Sperando di aver risolto definitivamente i problemi di infezione di cui ho già abbondantemente parlato nei post precedenti, domenica 21 maggio ho brassato una nuova birra, che credo, si inserirà prepotentemente nella lista delle produzioni dell’Officina Briù, e che spero di presertare presto.
Si tratta, prendendo spunto dal BJCP, di una Belgian Pale Ale. Non mi sono mai cimentato con la produzione di birre di ispirazione belga, anche perché non sono le mie birre preferite, ma questo stile sa essere molto affascinanti e d’effetto.
Ho passato diversi mesi nella stesura della ricetta sulla carta, a volte complicando il grist, a volte sbagliando le luppolature, a volte scrivendo una ricetta, immaginare il sapore in mente dopodiché cancellare tutto.
Alla fine ha vinto, come sempre, l’approccio minimale: grist semplice, due gettate per la luppolatura e l’ormai collaudato doppio step 52 / 68 gradi.
Anche questa cotta è stata gestita In BIAP, brew in a pipe, con la bulldog brewer, pentola di cui continuo ad essere estremamente soddisfatto per via della semplicità di gestione: accendi, riempi, controlli, accendi la pompa… e via.
Com’è andata la cotta.
La cotta è andata tutto sommato bene e le perdite che ho avuto sono per motivi esterni alla tecnica di birrificazione (vedi poi), con una stima approssimativa sull’efficienza di circa il 70%. Nonostante avessi previsto 60 minuti di saccarificazione a 68°, dopo 40 minuti il test dello iodio era già positivo, e siccome una mezz’oretta di lavoro in meno è sempre una grande cosa, sono passato direttamente allo sparge e poi alla bollitura.

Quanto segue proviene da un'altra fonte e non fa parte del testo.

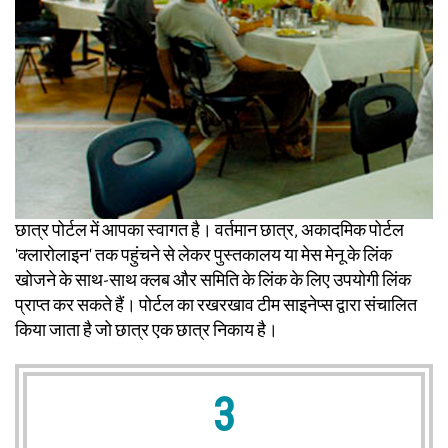
छात्र पोर्टल में आपका स्वागत है। वर्तमान छात्र, अकादमिक पोर्टल
'क्लारोलाइन' तक पहुंचने से लेकर पुस्तकालय या मेस मेनू के लिंक
खोजने के साथ-साथ क्लब और समिति के लिंक के लिए उपयोगी लिंक
प्राप्त कर सकते हैं। पोर्टल का रखरखाव टीम साइनेप्स द्वारा संचालित
किया जाता है जो छात्र एक छात्र निकाय है।
3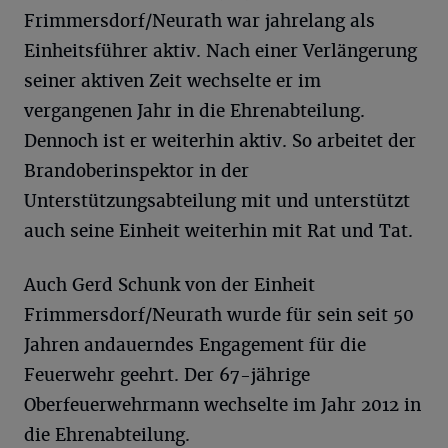
Frimmersdorf/Neurath war jahrelang als
Einheitsführer aktiv. Nach einer Verlängerung
seiner aktiven Zeit wechselte er im
vergangenen Jahr in die Ehrenabteilung.
Dennoch ist er weiterhin aktiv. So arbeitet der
Brandoberinspektor in der
Unterstützungsabteilung mit und unterstützt
auch seine Einheit weiterhin mit Rat und Tat.
Auch Gerd Schunk von der Einheit
Frimmersdorf/Neurath wurde für sein seit 50
Jahren andauerndes Engagement für die
Feuerwehr geehrt. Der 67-jährige
Oberfeuerwehrmann wechselte im Jahr 2012 in
die Ehrenabteilung.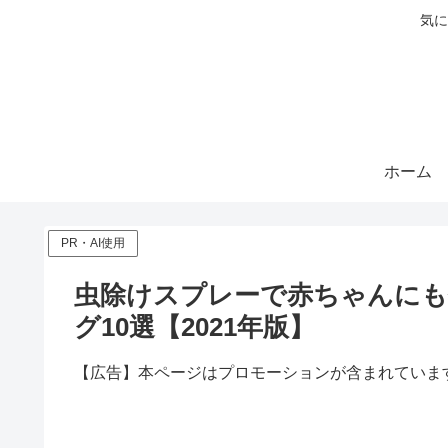
気に
ホーム
PR・AI使用
虫除けスプレーで赤ちゃんに
グ10選【2021年版】
【広告】本ページはプロモーションが含まれていま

Nei tempi morti, ho ottimizzato le procedure di pulizia, asciugatura e sistemazione della gran parte dell’attrezzatura nelle loro scatole di conservazione. Ho iniziato a preparare la cantina circa alle 16:00 e alle 19:30 avevo concluso il raffreddamento del mosto e inoculo. il tempo di pulire le ultime attrezzature e risistemare il luogo del delitto e per le 20:00 ero a casa. Fare birra in casa è un hobby divertente e rilassante ma per certi aspetti è anche molto stancante e sembra di correre una maratona. Ma la soddisfazione è anche sudore.
Un po’ di dati sulla cotta.
Per l’ammostamento ho usato 20 litri, invece dei canonici 18. Nel tubo c’erano circa 5,5 chili di malti, ed effettivamente il mash forse un po’ troppo diluito. La saccarificazione, come dicevo, è avvenuta in meno di un’ora. La bollitura è stata vigorosa, e il raffreddamento ha portato un po’ più di tempo del solito, per via delle temperature miti. Ora ci sono circa 21 litri in fermentazione dentro la camera di fermentazione a 17° circa che già sbuffano allegramente.

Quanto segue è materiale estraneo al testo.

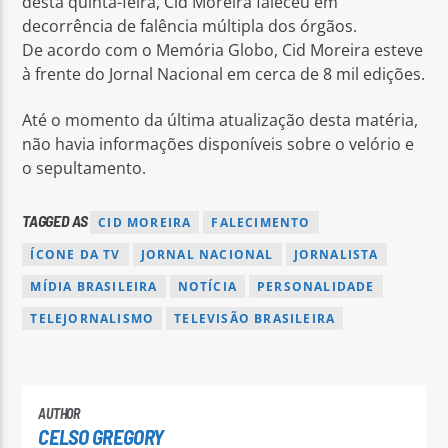
desta quinta-feira, Cid Moreira faleceu em
decorrência de falência múltipla dos órgãos.
De acordo com o Memória Globo, Cid Moreira esteve
à frente do Jornal Nacional em cerca de 8 mil edições.
Até o momento da última atualização desta matéria,
não havia informações disponíveis sobre o velório e
o sepultamento.
TAGGED AS
CID MOREIRA
FALECIMENTO
ÍCONE DA TV
JORNAL NACIONAL
JORNALISTA
MÍDIA BRASILEIRA
NOTÍCIA
PERSONALIDADE
TELEJORNALISMO
TELEVISÃO BRASILEIRA
AUTHOR
CELSO GREGORY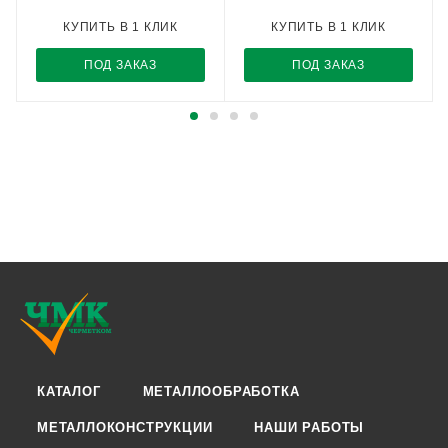
КУПИТЬ В 1 КЛИК
КУПИТЬ В 1 КЛИК
ПОД ЗАКАЗ
ПОД ЗАКАЗ
КАТАЛОГ
МЕТАЛЛООБРАБОТКА
МЕТАЛЛОКОНСТРУКЦИИ
НАШИ РАБОТЫ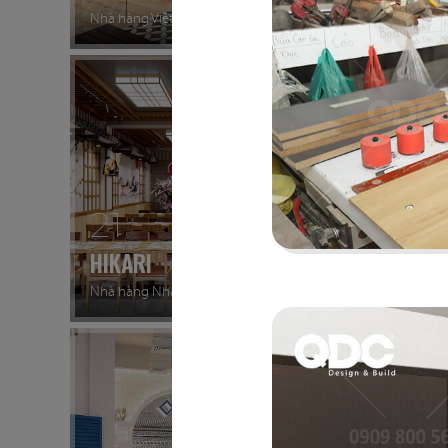
Nhà hàng Việt
Rooftop
21
22
HIKARI
MYUN
Nhà hàng Nhật
Nhà hàn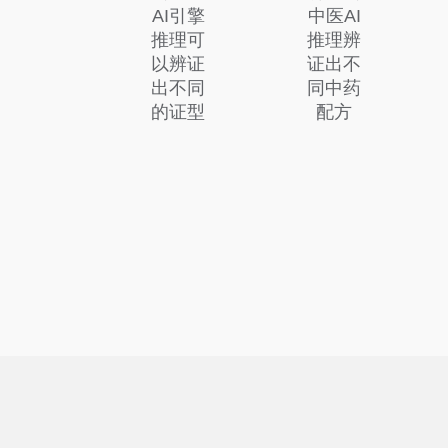
AI引擎
中医AI
推理可
推理辨
以辨证
证出不
出不同
同中药
的证型
配方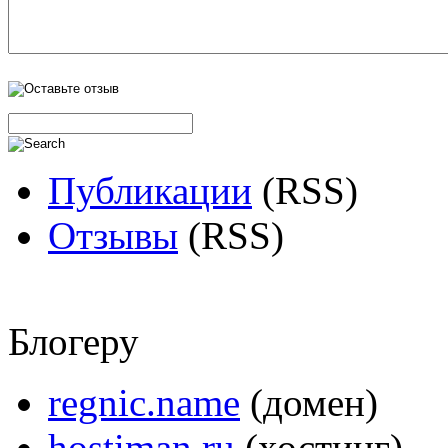
Публикации
(RSS)
Отзывы
(RSS)
Блогеру
regnic.name
(домен)
hostiman.ru
(хостинг)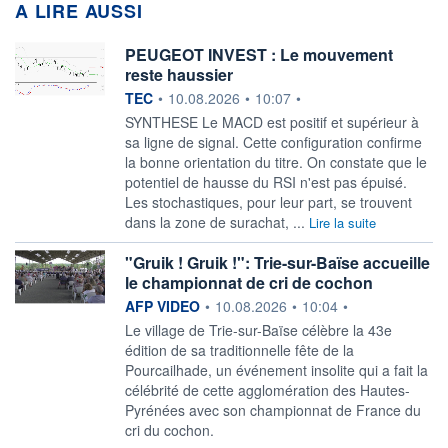
A LIRE AUSSI
PEUGEOT INVEST : Le mouvement
reste haussier
information fournie par
TEC
•
10.08.2026
•
10:07
•
SYNTHESE Le MACD est positif et supérieur à
sa ligne de signal. Cette configuration confirme
la bonne orientation du titre. On constate que le
potentiel de hausse du RSI n'est pas épuisé.
Les stochastiques, pour leur part, se trouvent
dans la zone de surachat, ...
Lire la suite
"Gruik ! Gruik !": Trie-sur-Baïse accueille
le championnat de cri de cochon
information fournie par
AFP VIDEO
•
10.08.2026
•
10:04
•
Le village de Trie-sur-Baïse célèbre la 43e
édition de sa traditionnelle fête de la
Pourcailhade, un événement insolite qui a fait la
célébrité de cette agglomération des Hautes-
Pyrénées avec son championnat de France du
cri du cochon.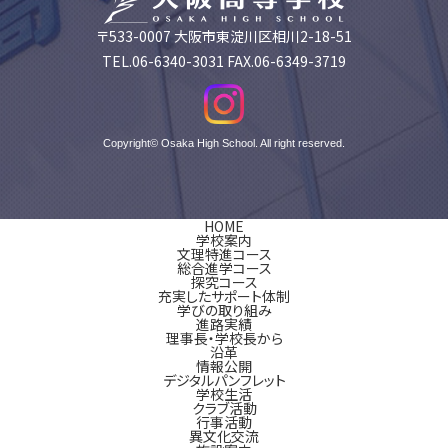
〒533-0007 大阪市東淀川区相川2-18-51
TEL.06-6340-3031 FAX.06-6349-3719
Copyright© Osaka High School. All right reserved.
HOME
学校案内
文理特進コース
総合進学コース
探究コース
充実したサポート体制
学びの取り組み
進路実績
理事長・学校長から
沿革
情報公開
デジタルパンフレット
学校生活
クラブ活動
行事活動
異文化交流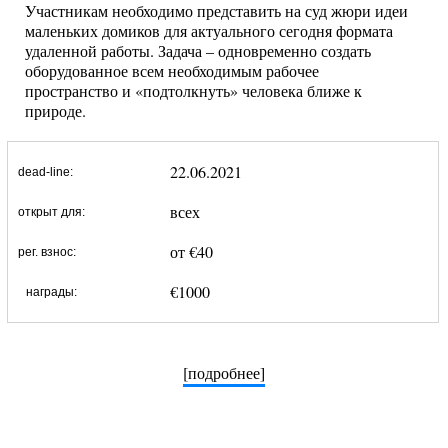
Участникам необходимо представить на суд жюри идеи
маленьких домиков для актуального сегодня формата
удаленной работы. Задача – одновременно создать
оборудованное всем необходимым рабочее
пространство и «подтолкнуть» человека ближе к
природе.
22.06.2021
dead-line:
всех
открыт для:
от €40
рег. взнос:
€1000
награды:
[подробнее]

Cos’è andato male in questa cotta.
Ecco un raro esempio di ostelinus birraio che si appresta ad estrarre il tubo.
Mi sono praticamente fatto la doccia di mosto, per una perdita, quantificabile in circa 2 litri. Ecco cosa succede a sollevare il tubo con i grani esausti affidandosi a quelle manigliette fragili e scivolose. Dopodiché per estrarre il tubo, ci sono andato un po’ più cauto, e ho sollevato tirando per i bordi.
Inoltre, non so per quale motivo ho avuto un altro simpatico inconveniente, la solar project non si voleva accendere. Niente, non ne voleva sapere. Alla fine, l’ho sostituita di corsa con la Topsflo che ha cominciato a pompare come se non ci fosse un domani.
Conclusioni.
Ho cercato di essere più maniacale possibile nella pulizia rispetto alle volte precedenti. Ho messo alcool puro sia nel gorgogliatore, che nel rubinetto del fermentatore. Ho evitato di poggiare direttamente il fermentatore su superfici come pavimenti o altre cose sporche ma solo su basi pulite. e soprattutto tutto ciò che è entrato a contatto col mosto ha fatto diversi minuti di bollitura e ho cercato il più possibile di ridurre il contatto con l’aria annullando praticamente i tempi di esposizione del mosto all’aria.
Insomma, spero di aver imparato la lezione.